Veterinarian salary & career outlook
Veterinarians prevent and treat illnesses in animals. The majority of vets treat household pets, including cats, dogs, birds and reptiles, while others specialize in treating horses, zoo animals and farm animals.
Veterinarians who treat pets generally begin their careers working in a clinic and may later choose to pursue private practice. Vets in clinics and private practice often work long hours and must tolerate passionate pet owners and a noisy work environment. Veterinarians specializing in farm animals usually live in rural areas and travel to ranches and farms to treat animals. A growing number of veterinarians are involved in food safety and inspection. These vets inspect livestock, poultry, food processing plants and slaughterhouses to ensure sanitary conditions and prevent disease transmission.
Successful veterinarians are strong in math and science, know how to communicate with pet owners and, above all, love animals.
Most people love their pets and want the best for them, including health care. Because of this, veterinarians often enjoy financially rewarding careers. According to the U.S. Bureau of Labor Statistics (BLS), veterinarians earned a median salary of $82,040 in 2010. The top 10 percent of earners enjoyed a median salary of $145,230, while the bottom quartile earned a median salary of $64,390. As in other industries, veterinarian salaries vary with location, industry and experience.
Average veterinarian salaries were highest in the following industries in 2010:
- Animal production - $123,960
- Scientific research and development - $115,420
- Pharmaceutical and medicine manufacturing - $111,290
- Professional services (including clinical practice) - $92,520
- Federal government (food safety and research) - $88,340
Location also factors into veterinarian salaries. The following states and districts offered the highest average veterinarian salaries in 2010:
- Connecticut - $126,550
- New Jersey - $125,790
- Washington, D.C. - $120,000
- Pennsylvania - $113,810
- Delaware - $112,070
While the above states are relatively populous, the demand for veterinarians is also great in rural areas in states like Arkansas and Texas, where fewer veterinarians are available to serve animals on farms and ranches.
Becoming a veterinarian
In order to become a veterinarian, you need to graduate from an accredited college of veterinary medicine. Admission to veterinarian schools is highly competitive, and, though not technically required, most successful applicants hold a bachelor's degree in biology, zoology or a related field. Earning a Doctorate in Veterinary Medicine (DVM) requires four years of full-time study and prepares you to take state licensing exams. State exams vary, but veterinarians in all states must be licensed before they can begin practicing.

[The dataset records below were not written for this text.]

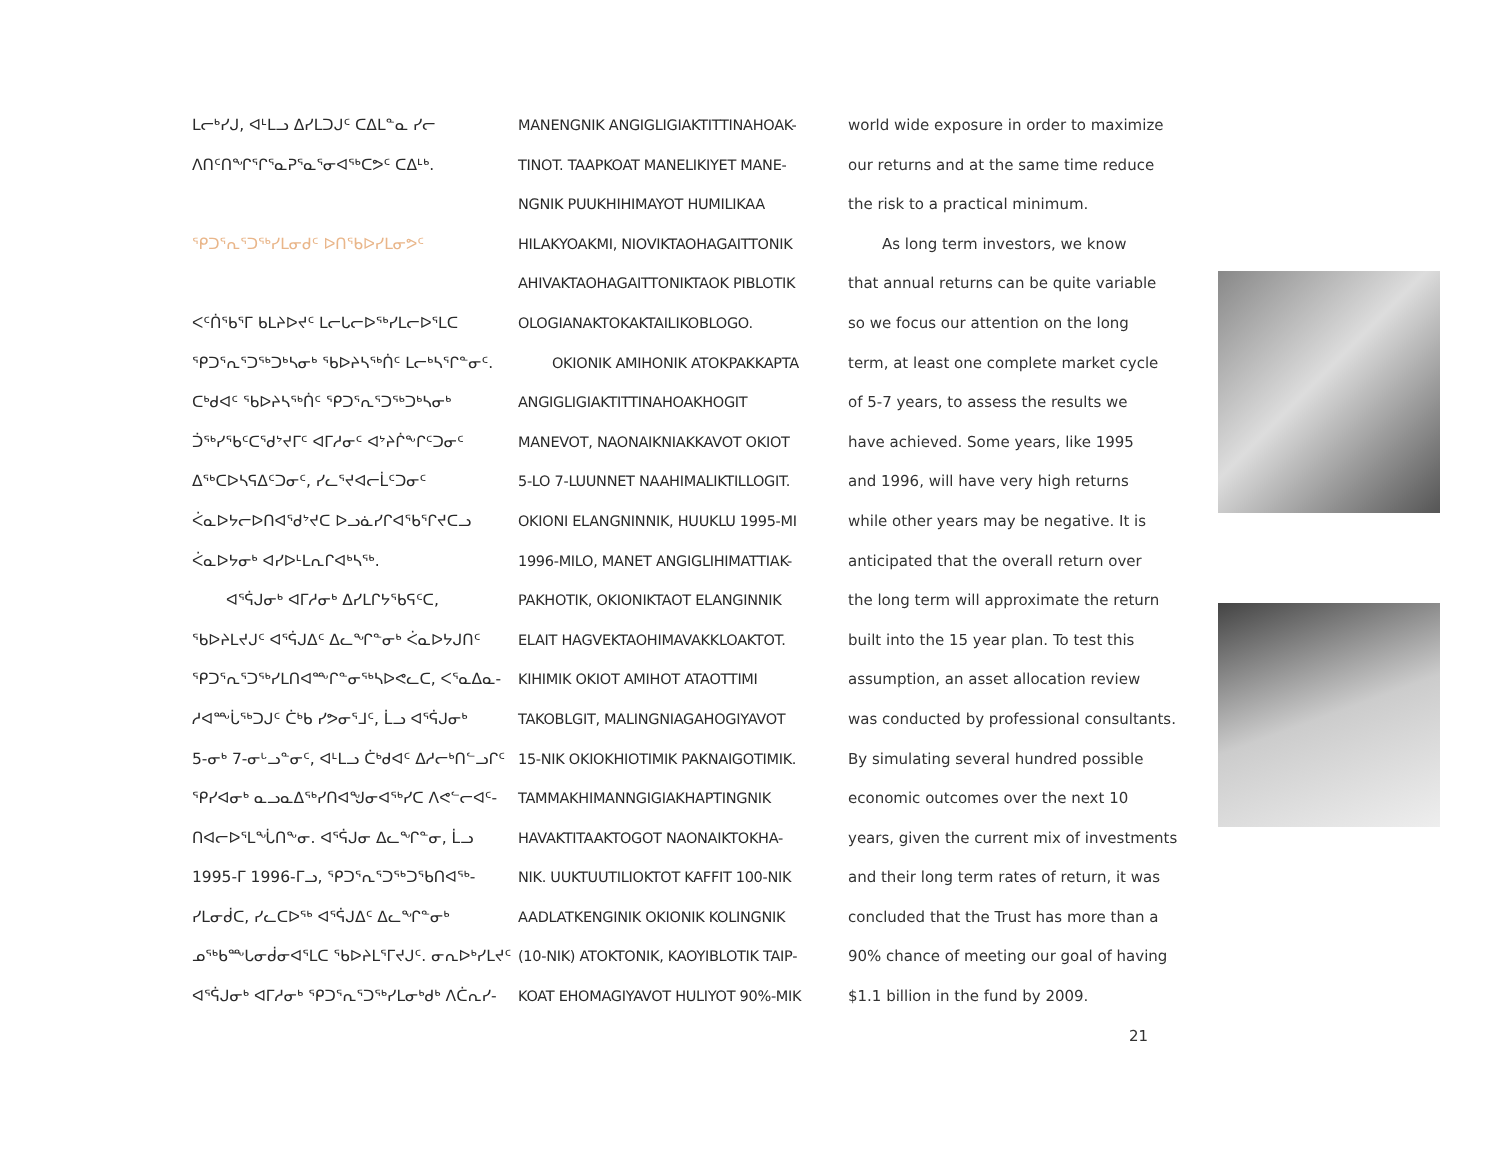ᒪᓕᒃᓯᒍ, ᐊᒻᒪᓗ ᐃᓯᒪᑐᒍᑦ ᑕᐃᒪᓐᓇ ᓯᓕ
ᐱᑎᑦᑎᖏᕐᒋᕐᓇᕈᕐᓇᕐᓂᐊᖅᑕᕗᑦ ᑕᐃᒻᒃ.
ᕿᑐᕐᕆᕐᑐᖅᓯᒪᓂᑯᑦ ᐅᑎᖃᐅᓯᒪᓂᕗᑦ
ᐸᑦᑏᖃᕐᒥ ᑲᒪᔨᐅᔪᑦ ᒪᓕᒐᓕᐅᖅᓯᒪᓕᐅᕐᒪᑕ
ᕿᑐᕐᕆᕐᑐᖅᑐᒃᓴᓂᒃ ᖃᐅᔨᓴᖅᑏᑦ ᒪᓕᒃᓴᕐᒋᓐᓂᑦ.
ᑕᒃᑯᐊᑦ ᖃᐅᔨᓴᖅᑏᑦ ᕿᑐᕐᕆᕐᑐᖅᑐᒃᓴᓂᒃ
ᑑᖅᓯᖃᑦᑕᖁᔾᔪᒥᑦ ᐊᒥᓱᓂᑦ ᐊᔾᔨᒌᖕᒋᑦᑐᓂᑦ
ᐃᖅᑕᐅᓴᕋᐃᑦᑐᓂᑦ, ᓯᓚᕐᔪᐊᓕᒫᑦᑐᓂᑦ
ᐹᓇᐅᔭᓕᐅᑎᐊᖁᔾᔪᑕ ᐅᓗᓈᓯᒋᐊᖃᕐᒋᔪᑕᓗ
ᐹᓇᐅᔭᓂᒃ ᐊᓯᐅᒻᒪᕆᒋᐊᒃᓴᖅ.
ᐊᕐᕌᒍᓂᒃ ᐊᒥᓱᓂᒃ ᐃᓯᒪᒋᔭᖃᕋᑦᑕ,
ᖃᐅᔨᒪᔪᒍᑦ ᐊᕐᕌᒍᐃᑦ ᐃᓚᖏᓐᓂᒃ ᐹᓇᐅᔭᒍᑎᑦ
ᕿᑐᕐᕆᕐᑐᖅᓯᒪᑎᐊᖖᒋᓐᓂᖅᓴᐅᕙᓚᑕ, ᐸᕐᓇᐃᓇ-
ᓱᐊᖖᒑᖅᑐᒍᑦ ᑖᒃᑲ ᓯᕗᓂᕐᒧᑦ, ᒫᓗ ᐊᕐᕌᒍᓂᒃ
5-ᓂᒃ 7-ᓂᒡᓗᓐᓂᑦ, ᐊᒻᒪᓗ ᑖᒃᑯᐊᑦ ᐃᓱᓕᒃᑎᓪᓗᒋᑦ
ᕿᓯᐊᓂᒃ ᓇᓗᓇᐃᖅᓯᑎᐊᖑᓂᐊᖅᓯᑕ ᐱᕙᓪᓕᐊᑦ-
ᑎᐊᓕᐅᕐᒪᖔᑎᖕᓂ. ᐊᕐᕌᒍᓂ ᐃᓚᖏᓐᓂ, ᒫᓗ
1995-ᒥ 1996-ᒥᓗ, ᕿᑐᕐᕆᕐᑐᖅᑐᖃᑎᐊᖅ-
ᓯᒪᓂᑰᑕ, ᓯᓚᑕᐅᖅ ᐊᕐᕌᒍᐃᑦ ᐃᓚᖏᓐᓂᒃ
ᓄᖅᑲᖖᒐᓂᑰᓂᐊᕐᒪᑕ ᖃᐅᔨᒪᕐᒥᔪᒍᑦ. ᓂᕆᐅᒃᓯᒪᔪᑦ
ᐊᕐᕌᒍᓂᒃ ᐊᒥᓱᓂᒃ ᕿᑐᕐᕆᕐᑐᖅᓯᒪᓂᒃᑯᒃ ᐱᑖᕆᓯ-
MANENGNIK ANGIGLIGIAKTITTINAHOAK-
TINOT. TAAPKOAT MANELIKIYET MANE-
NGNIK PUUKHIHIMAYOT HUMILIKAA
HILAKYOAKMI, NIOVIKTAOHAGAITTONIK
AHIVAKTAOHAGAITTONIKTAOK PIBLOTIK
OLOGIANAKTOKAKTAILIKOBLOGO.
OKIONIK AMIHONIK ATOKPAKKAPTA
ANGIGLIGIAKTITTINAHOAKHOGIT
MANEVOT, NAONAIKNIAKKAVOT OKIOT
5-LO 7-LUUNNET NAAHIMALIKTILLOGIT.
OKIONI ELANGNINNIK, HUUKLU 1995-MI
1996-MILO, MANET ANGIGLIHIMATTIAK-
PAKHOTIK, OKIONIKTAOT ELANGINNIK
ELAIT HAGVEKTAOHIMAVAKKLOAKTOT.
KIHIMIK OKIOT AMIHOT ATAOTTIMI
TAKOBLGIT, MALINGNIAGAHOGIYAVOT
15-NIK OKIOKHIOTIMIK PAKNAIGOTIMIK.
TAMMAKHIMANNGIGIAKHAPTINGNIK
HAVAKTITAAKTOGOT NAONAIKTOKHA-
NIK. UUKTUUTILIOKTOT KAFFIT 100-NIK
AADLATKENGINIK OKIONIK KOLINGNIK
(10-NIK) ATOKTONIK, KAOYIBLOTIK TAIP-
KOAT EHOMAGIYAVOT HULIYOT 90%-MIK
world wide exposure in order to maximize
our returns and at the same time reduce
the risk to a practical minimum.
As long term investors, we know
that annual returns can be quite variable
so we focus our attention on the long
term, at least one complete market cycle
of 5-7 years, to assess the results we
have achieved. Some years, like 1995
and 1996, will have very high returns
while other years may be negative. It is
anticipated that the overall return over
the long term will approximate the return
built into the 15 year plan. To test this
assumption, an asset allocation review
was conducted by professional consultants.
By simulating several hundred possible
economic outcomes over the next 10
years, given the current mix of investments
and their long term rates of return, it was
concluded that the Trust has more than a
90% chance of meeting our goal of having
$1.1 billion in the fund by 2009.
21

Like medical doctors, veterinarians often pursue a year-long internship upon receiving their DVM. Following their internships, many vets pursue three- to four-year residency programs to specialize in fields such as surgery, internal medicine, oncology and anesthesiology.
After graduating from veterinarian schools and completing internships and residencies, the majority of vets work in clinics and eventually begin a private practice.
Veterinarian career outlook
While admittance to veterinarian schools is competitive, graduates enjoy promising job prospects. According to the BLS, employment of veterinarians is expected to increase by 33 percent from 2008 to 2018. This faster-than-average growth will be fueled by a growing pet population, particularly cats and dogs, and pet owners' increasing interest in advanced health care for their pets. Health insurance for pets is also becoming more common, which will allow owners to pursue more expensive medical treatments.